I've got nothing against the particular pop star my daughter suddenly became fascinated with but the transition from “I love the Wiggles” to “the Wiggles are for babies” was ridiculously fast. (In her defense, that Captain Feathersword who the Wiggles run with, scares me to death.) Up until that point I really hoped my daughter would grow up to be a cool kid. I wanted her to be part of the popular crowd at school and be considered hip. But when she started sweating pop stars and other little girls in our area started getting into teenage television shows, I had to pause.

Those things weren't created for a 5 year old. The entertainment she wanted to watch was not written for a girl two years out of diapers. It's got boyfriends and girlfriends and topics that are way out of her understanding as a little kid. And she might love it. She might sing all the songs and have a blast doing it and fit right in with all her friends. But if I encourage her to do that, if I push her toward that, I fast forward her through childhood. I speed her up from a 5 year to a 10 year old. And although I make about 47 dad mistakes a day, I have learned one secret about childhood:

You can fast forward childhood, but you can’t rewind it.

I wish I could but I can't. Childhood only goes one direction and I want her to stay a little kid for as long as she can. There will be plenty of time later for her to think boys are cute and interesting. (Right now I’m pushing for “smelly and cootie laden.”)

Until then though, she's not going to be hip. I'm going to raise a dork. Which is different from naïve, don't misunderstand, she's going to be like Matthew 10:16, shrewd as a snake and innocent as a dove. And if you're making different decisions with your kids, please don't hear this as an attack. I'm new to being a dad, am by no means a pro, don't have all the answers and am really only writing about the two kids with my last name. Who will be dorks.
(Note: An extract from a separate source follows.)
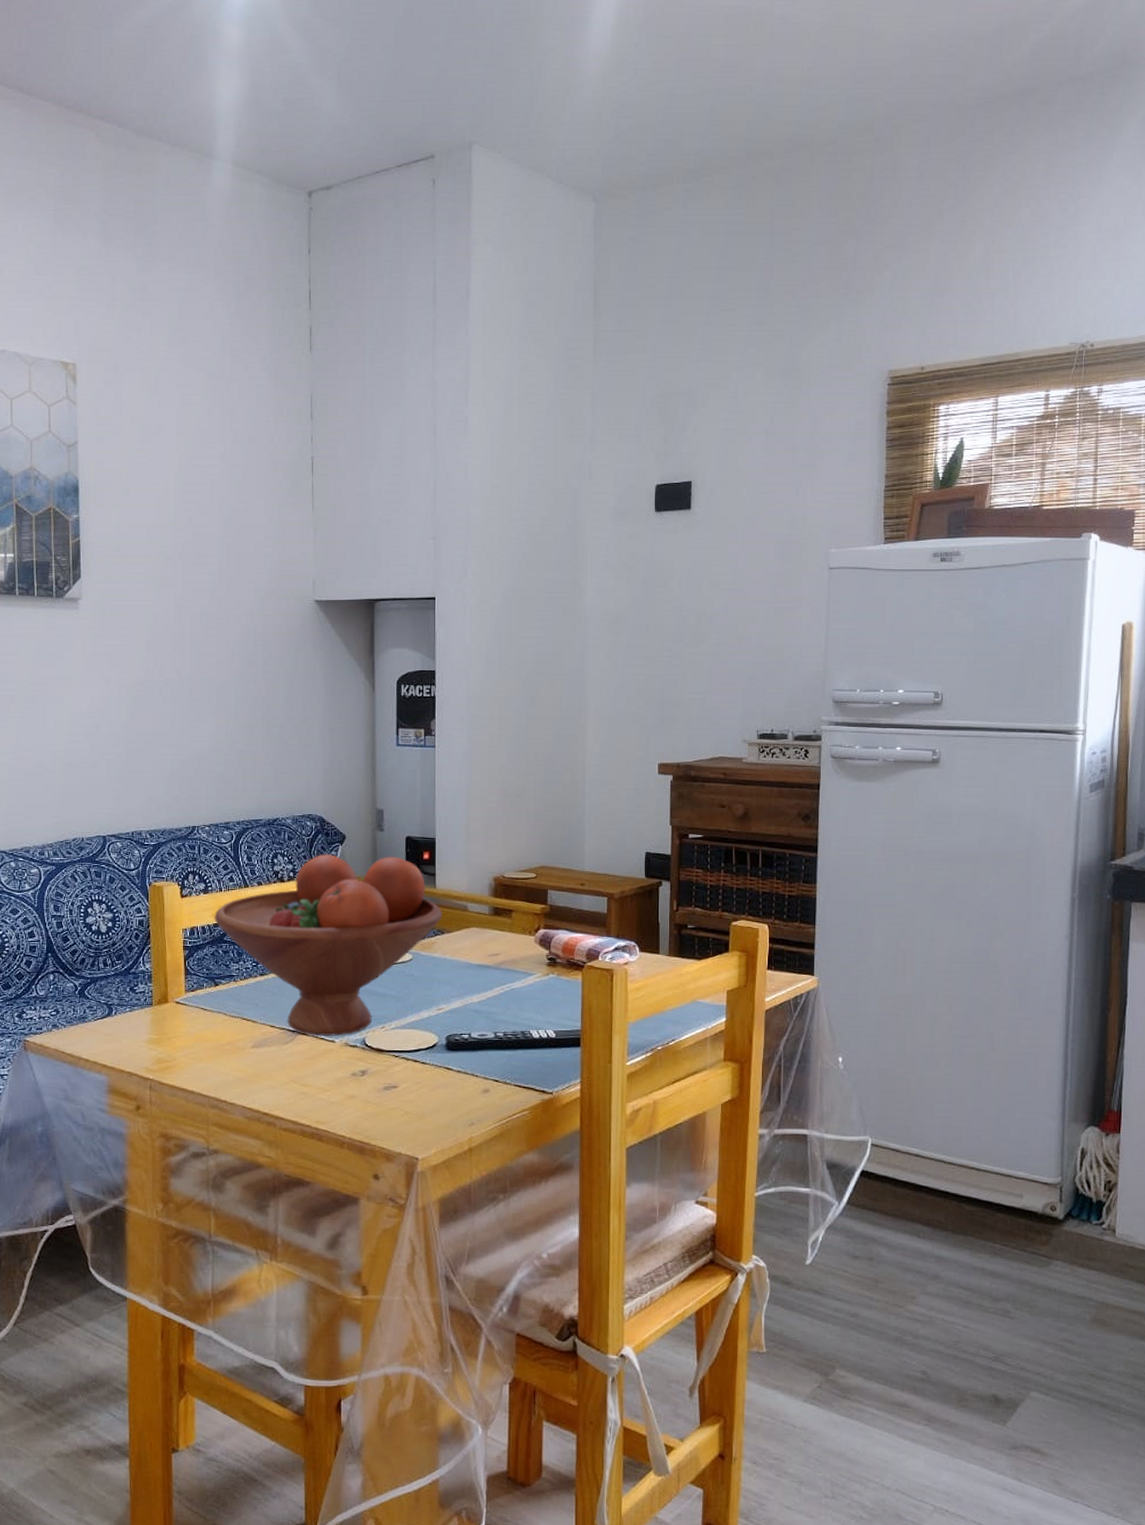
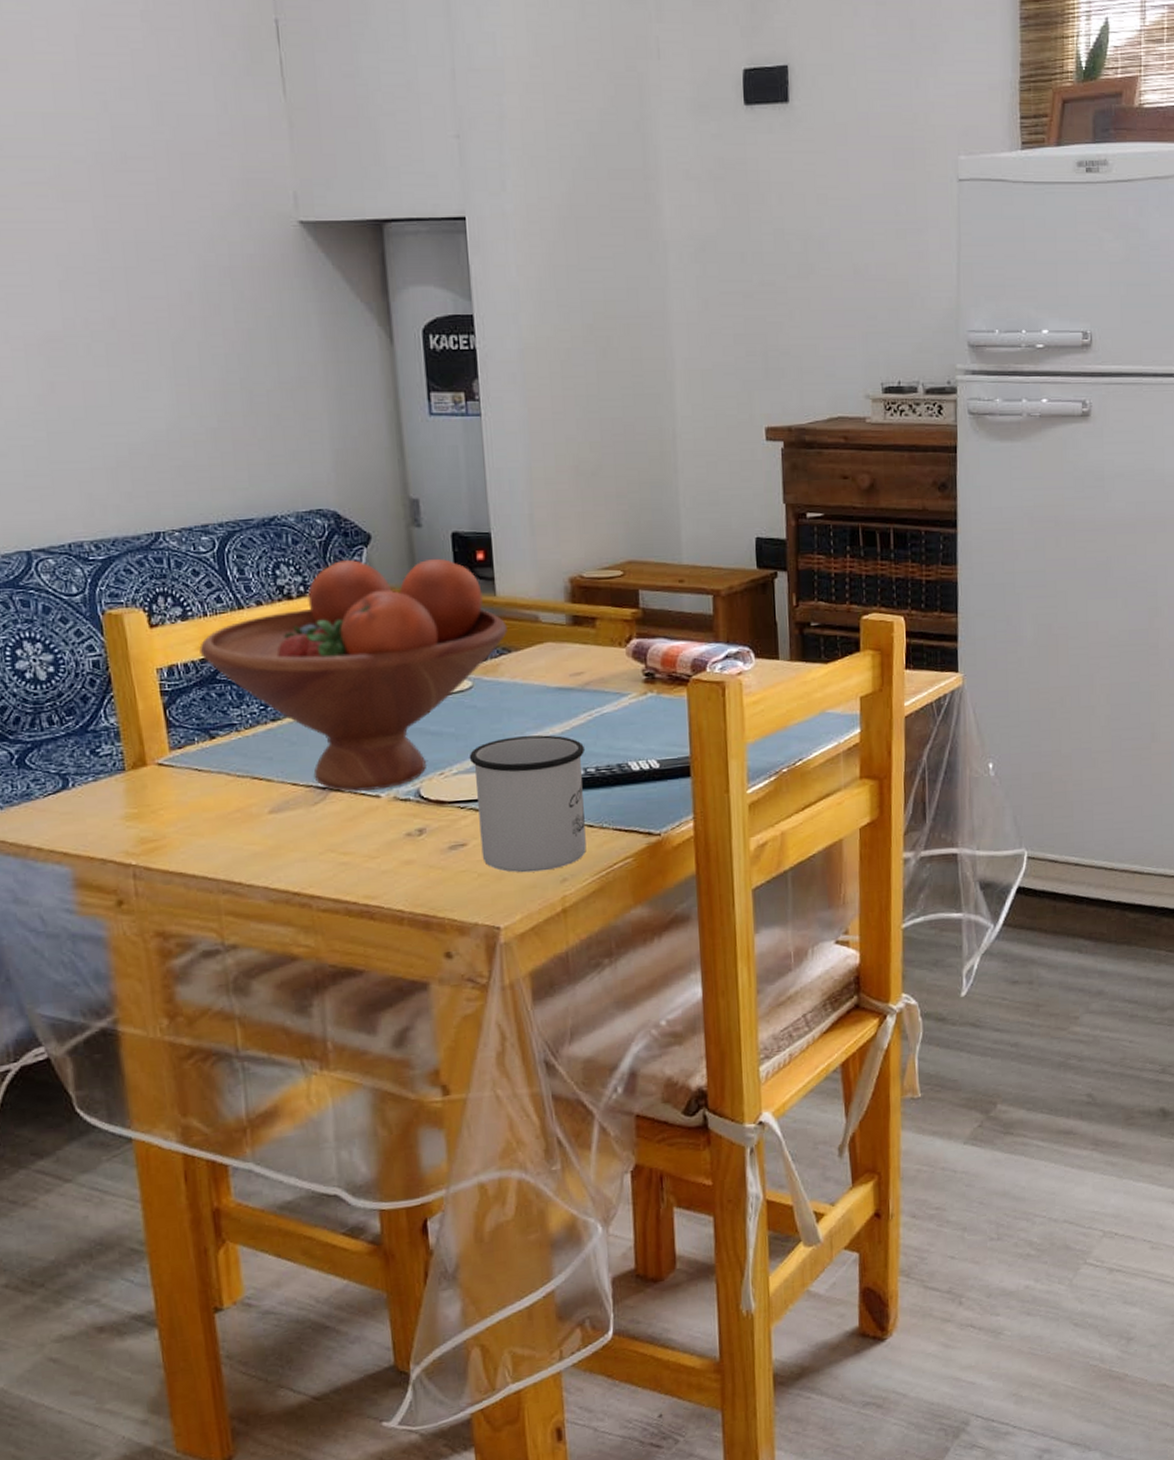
mug: none [405,1002,496,1115] -> present [469,735,587,873]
I hope I don't help create one of these sheltered Christian girls that just goes insane when they get to college, but I promise you that I'm going to do everything I can to keep my kids young, out of the loop as far as the world goes and maybe even dorky. And when my oldest daughter yells at me when she's 13 because she can't go to a party with a bunch of boys, who I know are going to try to kiss her, I'll show her this post. And she's going to yell some more, but at least I'll kind of look like I predicted the future, which is fun.